Please turn the material from its first line through the line containing "無敵のブランディングデザイン", both ends included, into a numbered list with blank lines left out. Use only those lines.

======

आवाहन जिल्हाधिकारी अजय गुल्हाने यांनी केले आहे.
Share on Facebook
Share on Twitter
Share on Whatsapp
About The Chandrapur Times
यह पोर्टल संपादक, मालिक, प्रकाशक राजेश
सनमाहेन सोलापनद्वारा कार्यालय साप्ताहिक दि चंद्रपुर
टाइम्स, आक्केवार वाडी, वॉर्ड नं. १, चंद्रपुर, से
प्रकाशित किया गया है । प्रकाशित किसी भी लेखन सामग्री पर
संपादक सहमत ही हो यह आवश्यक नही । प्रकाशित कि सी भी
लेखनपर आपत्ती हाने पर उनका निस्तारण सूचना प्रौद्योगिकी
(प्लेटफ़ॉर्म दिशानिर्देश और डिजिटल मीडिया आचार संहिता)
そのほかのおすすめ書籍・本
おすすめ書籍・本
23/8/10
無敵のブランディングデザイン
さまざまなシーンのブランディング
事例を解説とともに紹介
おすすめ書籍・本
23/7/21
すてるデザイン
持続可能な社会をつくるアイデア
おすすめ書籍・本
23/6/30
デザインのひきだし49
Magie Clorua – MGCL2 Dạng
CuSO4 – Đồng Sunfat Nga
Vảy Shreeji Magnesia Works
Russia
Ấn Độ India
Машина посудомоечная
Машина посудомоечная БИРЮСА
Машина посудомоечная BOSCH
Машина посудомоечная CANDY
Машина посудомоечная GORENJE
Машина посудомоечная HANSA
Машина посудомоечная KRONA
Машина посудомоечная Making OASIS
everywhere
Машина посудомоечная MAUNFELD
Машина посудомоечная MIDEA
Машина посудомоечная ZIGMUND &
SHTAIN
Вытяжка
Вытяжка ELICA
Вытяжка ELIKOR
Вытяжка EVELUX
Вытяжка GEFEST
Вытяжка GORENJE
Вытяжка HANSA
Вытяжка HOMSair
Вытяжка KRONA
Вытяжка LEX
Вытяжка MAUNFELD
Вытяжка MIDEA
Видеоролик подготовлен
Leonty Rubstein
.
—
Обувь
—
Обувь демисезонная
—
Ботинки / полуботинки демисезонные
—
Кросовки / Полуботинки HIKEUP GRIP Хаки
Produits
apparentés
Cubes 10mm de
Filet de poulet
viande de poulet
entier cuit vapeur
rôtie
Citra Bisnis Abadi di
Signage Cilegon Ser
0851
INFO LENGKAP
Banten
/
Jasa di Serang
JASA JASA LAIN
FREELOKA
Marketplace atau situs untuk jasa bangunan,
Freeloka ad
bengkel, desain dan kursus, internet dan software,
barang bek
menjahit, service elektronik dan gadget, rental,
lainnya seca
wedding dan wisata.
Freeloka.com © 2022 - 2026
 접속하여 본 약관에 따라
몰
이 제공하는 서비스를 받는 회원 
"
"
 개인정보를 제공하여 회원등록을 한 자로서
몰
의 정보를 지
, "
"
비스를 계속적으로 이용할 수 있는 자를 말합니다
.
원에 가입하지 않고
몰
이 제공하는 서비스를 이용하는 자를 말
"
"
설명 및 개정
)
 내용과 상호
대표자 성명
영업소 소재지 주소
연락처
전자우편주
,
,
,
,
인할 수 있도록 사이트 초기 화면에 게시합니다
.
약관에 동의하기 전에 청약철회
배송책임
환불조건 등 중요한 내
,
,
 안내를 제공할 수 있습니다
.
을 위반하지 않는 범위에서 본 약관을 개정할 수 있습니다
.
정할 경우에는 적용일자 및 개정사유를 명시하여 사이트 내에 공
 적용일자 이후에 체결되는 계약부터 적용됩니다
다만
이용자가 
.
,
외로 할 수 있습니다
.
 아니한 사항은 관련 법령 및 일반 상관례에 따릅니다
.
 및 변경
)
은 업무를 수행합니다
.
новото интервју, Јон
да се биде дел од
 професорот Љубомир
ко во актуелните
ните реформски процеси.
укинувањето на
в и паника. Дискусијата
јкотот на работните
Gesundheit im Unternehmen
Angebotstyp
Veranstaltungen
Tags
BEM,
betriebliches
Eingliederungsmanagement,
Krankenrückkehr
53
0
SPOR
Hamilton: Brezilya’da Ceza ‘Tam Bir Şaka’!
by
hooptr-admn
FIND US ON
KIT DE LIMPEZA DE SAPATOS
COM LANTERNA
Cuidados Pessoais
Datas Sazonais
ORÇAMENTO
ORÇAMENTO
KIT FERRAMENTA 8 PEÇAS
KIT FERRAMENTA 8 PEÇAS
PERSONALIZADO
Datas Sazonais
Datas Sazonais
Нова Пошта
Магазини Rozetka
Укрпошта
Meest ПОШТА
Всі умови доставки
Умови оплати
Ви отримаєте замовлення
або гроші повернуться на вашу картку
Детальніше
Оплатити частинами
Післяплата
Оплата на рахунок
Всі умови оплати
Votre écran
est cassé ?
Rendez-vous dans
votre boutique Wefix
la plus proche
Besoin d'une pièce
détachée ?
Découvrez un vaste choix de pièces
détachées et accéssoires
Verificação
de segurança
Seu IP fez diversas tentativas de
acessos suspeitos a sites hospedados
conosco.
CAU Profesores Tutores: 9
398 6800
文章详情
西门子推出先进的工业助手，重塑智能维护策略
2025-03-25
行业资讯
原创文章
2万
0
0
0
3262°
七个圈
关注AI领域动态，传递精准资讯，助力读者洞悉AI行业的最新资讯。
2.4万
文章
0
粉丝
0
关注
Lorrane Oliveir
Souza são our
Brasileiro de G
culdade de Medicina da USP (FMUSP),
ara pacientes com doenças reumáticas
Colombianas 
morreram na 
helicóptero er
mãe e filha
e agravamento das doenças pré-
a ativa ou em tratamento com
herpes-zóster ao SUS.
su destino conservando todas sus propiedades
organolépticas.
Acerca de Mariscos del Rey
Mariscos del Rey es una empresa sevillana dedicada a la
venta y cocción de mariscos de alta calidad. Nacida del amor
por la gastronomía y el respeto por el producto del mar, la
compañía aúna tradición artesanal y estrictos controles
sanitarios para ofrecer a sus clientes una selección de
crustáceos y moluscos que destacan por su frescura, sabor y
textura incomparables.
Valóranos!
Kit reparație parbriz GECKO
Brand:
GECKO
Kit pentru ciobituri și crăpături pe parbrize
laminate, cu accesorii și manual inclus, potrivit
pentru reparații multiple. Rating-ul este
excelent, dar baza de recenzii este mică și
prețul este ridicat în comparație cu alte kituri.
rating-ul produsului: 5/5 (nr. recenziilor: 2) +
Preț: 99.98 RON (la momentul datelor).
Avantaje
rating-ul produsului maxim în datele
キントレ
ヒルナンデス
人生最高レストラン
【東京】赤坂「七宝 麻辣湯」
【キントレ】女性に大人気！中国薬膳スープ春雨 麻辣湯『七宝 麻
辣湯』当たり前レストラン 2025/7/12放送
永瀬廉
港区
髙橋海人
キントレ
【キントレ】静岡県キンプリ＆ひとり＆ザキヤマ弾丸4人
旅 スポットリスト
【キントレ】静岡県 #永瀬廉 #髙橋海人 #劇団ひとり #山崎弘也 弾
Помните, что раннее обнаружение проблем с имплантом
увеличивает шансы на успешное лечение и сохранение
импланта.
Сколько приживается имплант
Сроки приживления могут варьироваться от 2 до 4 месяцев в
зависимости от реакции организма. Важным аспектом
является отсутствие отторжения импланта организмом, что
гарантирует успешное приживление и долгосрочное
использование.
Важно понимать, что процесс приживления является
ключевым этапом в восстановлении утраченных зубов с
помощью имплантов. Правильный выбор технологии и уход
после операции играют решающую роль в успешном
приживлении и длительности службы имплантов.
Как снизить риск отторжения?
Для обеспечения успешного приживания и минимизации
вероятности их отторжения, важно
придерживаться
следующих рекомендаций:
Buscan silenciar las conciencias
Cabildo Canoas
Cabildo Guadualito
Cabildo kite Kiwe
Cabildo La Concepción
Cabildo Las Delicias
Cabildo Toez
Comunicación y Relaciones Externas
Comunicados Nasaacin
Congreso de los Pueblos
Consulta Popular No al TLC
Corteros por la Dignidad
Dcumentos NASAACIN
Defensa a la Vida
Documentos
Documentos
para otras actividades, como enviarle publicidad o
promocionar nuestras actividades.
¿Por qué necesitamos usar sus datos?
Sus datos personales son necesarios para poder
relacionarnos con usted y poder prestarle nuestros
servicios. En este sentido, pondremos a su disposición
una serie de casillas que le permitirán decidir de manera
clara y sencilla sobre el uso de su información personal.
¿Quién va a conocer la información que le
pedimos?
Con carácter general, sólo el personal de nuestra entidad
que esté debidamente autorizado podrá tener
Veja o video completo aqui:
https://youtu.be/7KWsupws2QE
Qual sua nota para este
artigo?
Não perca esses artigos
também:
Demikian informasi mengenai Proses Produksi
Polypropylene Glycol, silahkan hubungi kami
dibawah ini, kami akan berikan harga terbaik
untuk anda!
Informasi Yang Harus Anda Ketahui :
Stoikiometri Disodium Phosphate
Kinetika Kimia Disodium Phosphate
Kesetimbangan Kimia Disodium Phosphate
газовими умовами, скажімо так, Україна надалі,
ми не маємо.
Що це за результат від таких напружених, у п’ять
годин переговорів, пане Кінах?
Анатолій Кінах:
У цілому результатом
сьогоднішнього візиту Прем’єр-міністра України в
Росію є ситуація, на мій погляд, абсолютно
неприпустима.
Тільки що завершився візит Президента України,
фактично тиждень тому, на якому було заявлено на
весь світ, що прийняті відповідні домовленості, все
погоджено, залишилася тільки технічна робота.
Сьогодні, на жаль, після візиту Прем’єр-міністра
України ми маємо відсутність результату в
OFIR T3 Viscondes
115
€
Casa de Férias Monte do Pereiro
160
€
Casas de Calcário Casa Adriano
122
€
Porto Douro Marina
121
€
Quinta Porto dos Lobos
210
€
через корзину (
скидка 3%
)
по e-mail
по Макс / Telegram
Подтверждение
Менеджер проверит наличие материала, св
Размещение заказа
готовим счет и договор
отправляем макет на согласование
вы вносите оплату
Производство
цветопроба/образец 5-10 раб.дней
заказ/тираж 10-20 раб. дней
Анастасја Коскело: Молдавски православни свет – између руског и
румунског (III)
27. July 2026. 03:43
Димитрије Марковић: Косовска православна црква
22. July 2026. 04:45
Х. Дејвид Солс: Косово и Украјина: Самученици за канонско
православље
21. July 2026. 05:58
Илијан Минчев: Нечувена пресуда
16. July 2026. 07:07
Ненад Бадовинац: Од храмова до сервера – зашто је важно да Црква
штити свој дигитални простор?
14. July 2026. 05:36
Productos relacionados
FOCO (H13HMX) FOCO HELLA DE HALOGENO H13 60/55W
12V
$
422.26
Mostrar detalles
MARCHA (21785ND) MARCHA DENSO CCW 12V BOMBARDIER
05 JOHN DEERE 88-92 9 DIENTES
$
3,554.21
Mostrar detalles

======

▶ **Solution**:
1. आवाहन जिल्हाधिकारी अजय गुल्हाने यांनी केले आहे.
2. Share on Facebook
3. Share on Twitter
4. Share on Whatsapp
5. About The Chandrapur Times
6. यह पोर्टल संपादक, मालिक, प्रकाशक राजेश
7. सनमाहेन सोलापनद्वारा कार्यालय साप्ताहिक दि चंद्रपुर
8. टाइम्स, आक्केवार वाडी, वॉर्ड नं. १, चंद्रपुर, से
9. प्रकाशित किया गया है । प्रकाशित किसी भी लेखन सामग्री पर
10. संपादक सहमत ही हो यह आवश्यक नही । प्रकाशित कि सी भी
11. लेखनपर आपत्ती हाने पर उनका निस्तारण सूचना प्रौद्योगिकी
12. (प्लेटफ़ॉर्म दिशानिर्देश और डिजिटल मीडिया आचार संहिता)
13. そのほかのおすすめ書籍・本
14. おすすめ書籍・本
15. 23/8/10
16. 無敵のブランディングデザイン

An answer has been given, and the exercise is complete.